А я думаю об этом, может, потому что профессия у меня такая, очень близко я иногда бываю к смерти… Мне уже не нужно верить в то, что там, в «потусторонности», что-то есть: другой мир для наших душ. Или ума, если хотите. Мир, где физической ткани – плоти – нет, но есть всё для мыслей, чувств, образов; есть всё для того, что называется Индивидуальным Сознанием. Я больше не верю – теперь я знаю об этом. Это знание не может быть коллективным ослеплением, эта та самая страничка в книге Судеб, до которой мы добираемся только тогда, когда очень хотим верить, а более – знать.
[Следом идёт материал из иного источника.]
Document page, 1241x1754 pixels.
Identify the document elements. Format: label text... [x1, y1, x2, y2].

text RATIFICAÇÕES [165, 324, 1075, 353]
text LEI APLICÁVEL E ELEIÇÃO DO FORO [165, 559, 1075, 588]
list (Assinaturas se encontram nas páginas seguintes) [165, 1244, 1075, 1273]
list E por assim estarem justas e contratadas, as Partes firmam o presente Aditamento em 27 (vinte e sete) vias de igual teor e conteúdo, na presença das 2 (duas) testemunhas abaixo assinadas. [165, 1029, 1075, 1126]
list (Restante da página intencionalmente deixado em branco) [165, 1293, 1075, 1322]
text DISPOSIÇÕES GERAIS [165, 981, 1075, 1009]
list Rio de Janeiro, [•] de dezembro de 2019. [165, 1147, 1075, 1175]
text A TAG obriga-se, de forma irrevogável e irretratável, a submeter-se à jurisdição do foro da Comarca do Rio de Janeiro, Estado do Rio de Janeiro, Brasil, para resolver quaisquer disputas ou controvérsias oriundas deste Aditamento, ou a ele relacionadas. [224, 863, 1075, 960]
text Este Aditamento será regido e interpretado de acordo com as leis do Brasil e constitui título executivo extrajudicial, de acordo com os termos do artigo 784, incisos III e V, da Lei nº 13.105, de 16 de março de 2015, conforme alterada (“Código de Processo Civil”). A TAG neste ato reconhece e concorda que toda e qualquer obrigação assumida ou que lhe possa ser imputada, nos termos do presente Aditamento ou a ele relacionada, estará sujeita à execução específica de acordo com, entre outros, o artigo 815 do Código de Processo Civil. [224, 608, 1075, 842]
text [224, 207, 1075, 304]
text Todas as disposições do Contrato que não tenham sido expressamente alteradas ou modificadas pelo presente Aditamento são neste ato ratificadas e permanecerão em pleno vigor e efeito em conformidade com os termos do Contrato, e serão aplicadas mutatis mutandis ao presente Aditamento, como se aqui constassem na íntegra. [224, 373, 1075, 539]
Так вот, мне кажется, я знаю, какой у меня будет путь Туда.
В детстве я очень часто сбегала из дома погулять по заливным лугам. Наша деревня стоит на высоком берегу, и на несколько километров до реки Иртыш пролегает пойма. Весной река разливается, и если смотреть с берега, то кажется, что это широкое синее озеро. Когда вода сходит, пойма обнажается и порастает высокой травой. Однако, остаются маленькие речушки и протоки, не высыхающие весь год.
Вдоль одной такой протоки я любила гулять. Наша речушка со смешным названием Булдырка, огибая, пробегает через всю пойму, истончается и становится протокой, в неё впадают редкие ручьи, питают её, и она длится до самого Иртыша. Вдоль Булдырки растут ивняки, где-то густо, где-то на просвет. С ивняками соседствует шиповник, боярышник и чёрная черёмуха. В зарослях ивы буйно зеленеет ежевика. Иногда она растёт так плотно и так высоко взбирается по стволам и веткам склонённых ив, соединяя оба берега, что создаются природные дивной красоты арки.
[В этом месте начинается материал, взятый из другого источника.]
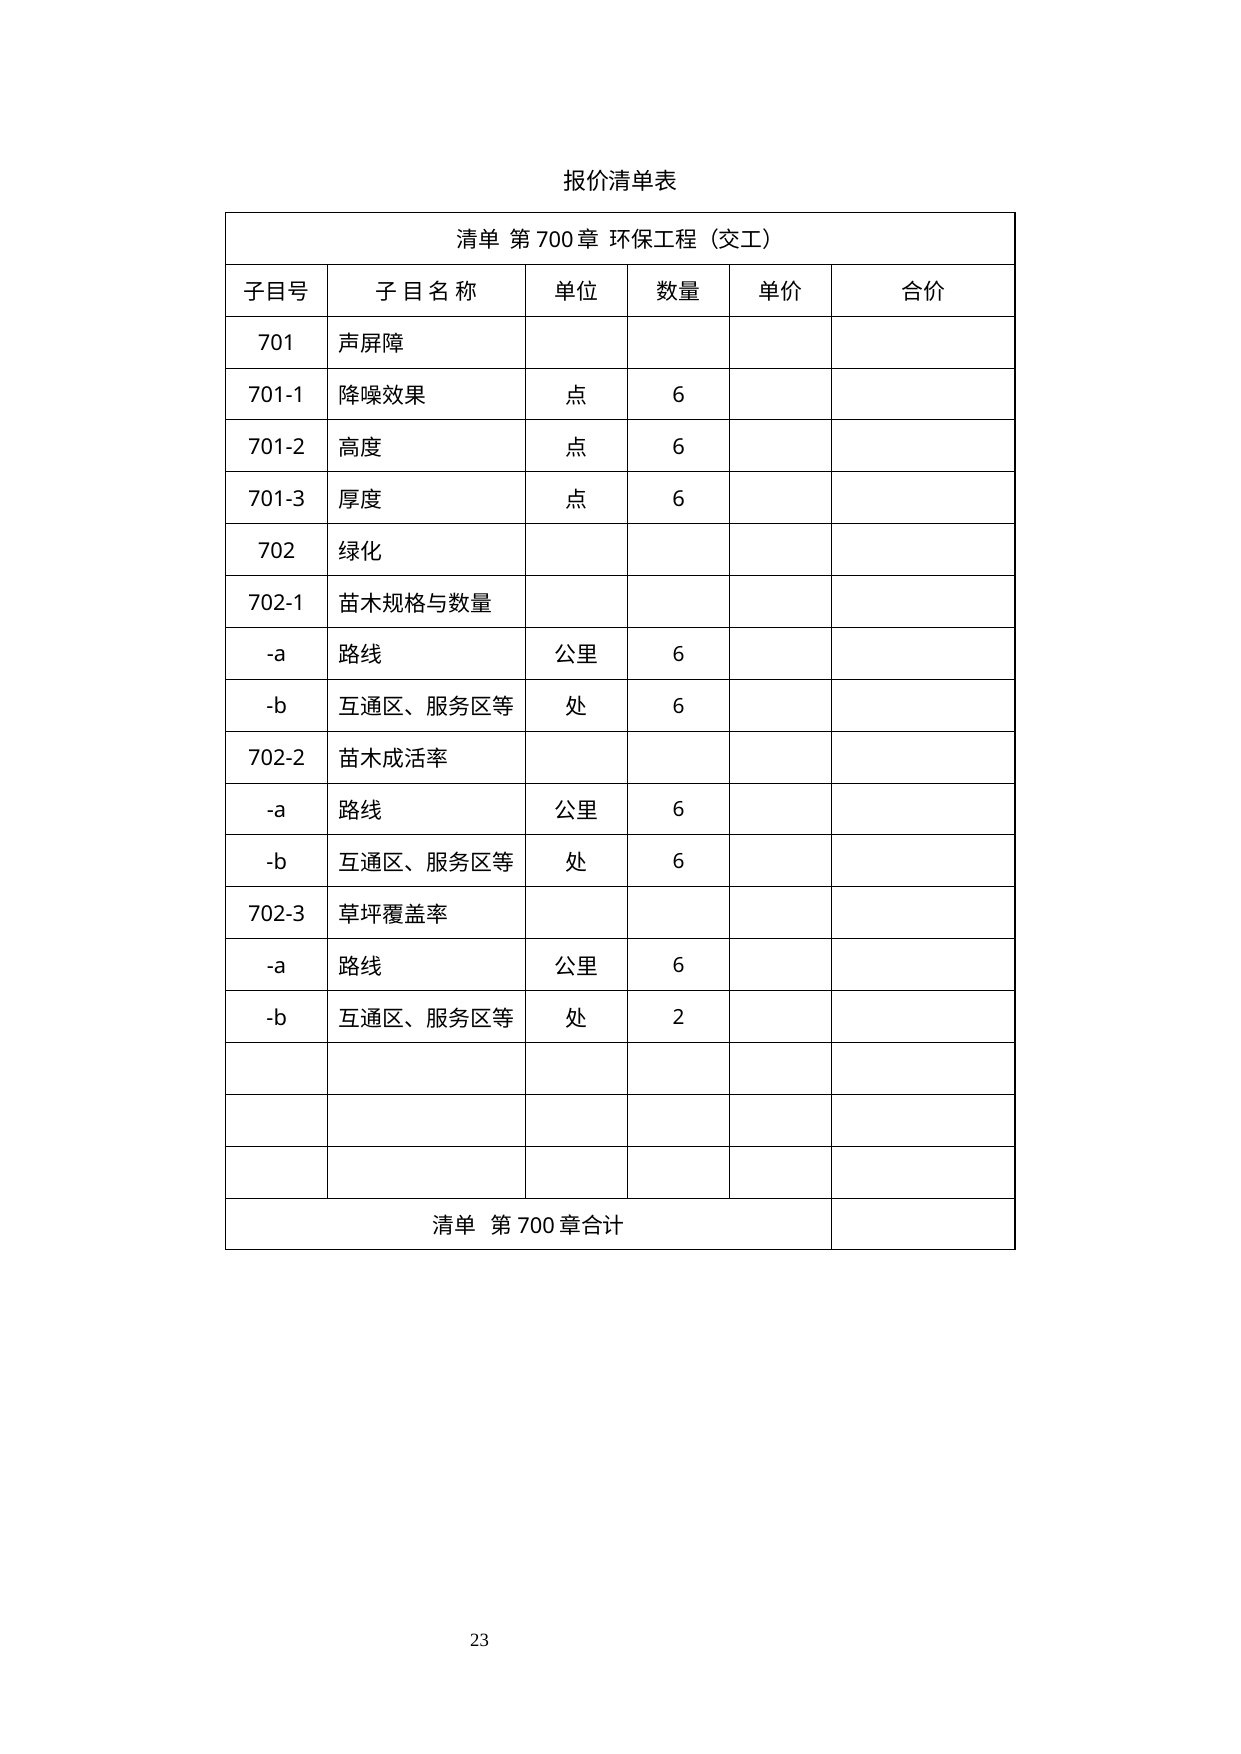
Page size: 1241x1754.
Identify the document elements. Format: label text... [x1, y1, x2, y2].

Я помню своё удивительное путешествие по воде маленькой речушки. Мне было всего ничего – пятнадцать-шестнадцать лет, когда я нашла короткое бревно, скатила его в протоку и верхом на нём проплыла в даль поймы, пока позволяла глубина воды. Что это было за сказочное путешествие! Я его потом описала в одной из своих сказок. Я плыла вдоль протоки, удерживая баланс на бревне, и с восторгом смотрела на берега, поросшие мятой и крапивой, на зелёные арки из ежевики и ивовых веток. Гудели жуки и шмели над головой, прыгала в воду пугливая ондатра, а в воде в ноги тыкались мелкие караси и пескарики. И мне не было страшно, наоборот, мне казалось, что вот прямо сейчас я по протоке заплыву в самую настоящую сказку.
Сплавилась по речке я всего один раз, но это меня не смущало, каждый год я ходила пешком вдоль берега Булдырки. Я полюбила эту тропинку так сильно, что иногда мне кажется, что она питает меня своей земной силой. Деревья с кустами, ежевика и трава, из луговой переходящая в степную, – всё это наполняет меня страстным желанием жить. Я ходила по этой тропе и измеряла дальность, и самой дальней точкой этого пути была и есть столетняя черёмуха. До неё по тропе попадаются ивы в два, а то и три обхвата, а черёмуха и того шире. Когда я иду до неё, молюсь: только бы она стояла там, в той дали, высокая, широкая кроной, как последнее прибежище, гостеприимная. И за всю мою жизнь мне довелось увидеть её в цвету только один раз. Больше я не попала на цветение, не получалось, а очень хотела и хочу до сих пор. Когда я увидела её в цвету: белое великолепие и торжество среди зелени и синевы – это был такой мощный «Ах!» в моём сердце. Больше такого и не было никогда.
Вот и хочу я совершить, когда придёт моё время «уходить», свой последний путь по этой тропе, до любимой, цветущей черёмухи, чтобы стала она последним оплотом, ослепительным светом, который примет меня и перенесёт туда, где я сама приготовила бы себе место, наполнив его самыми лучшими образами реального мира.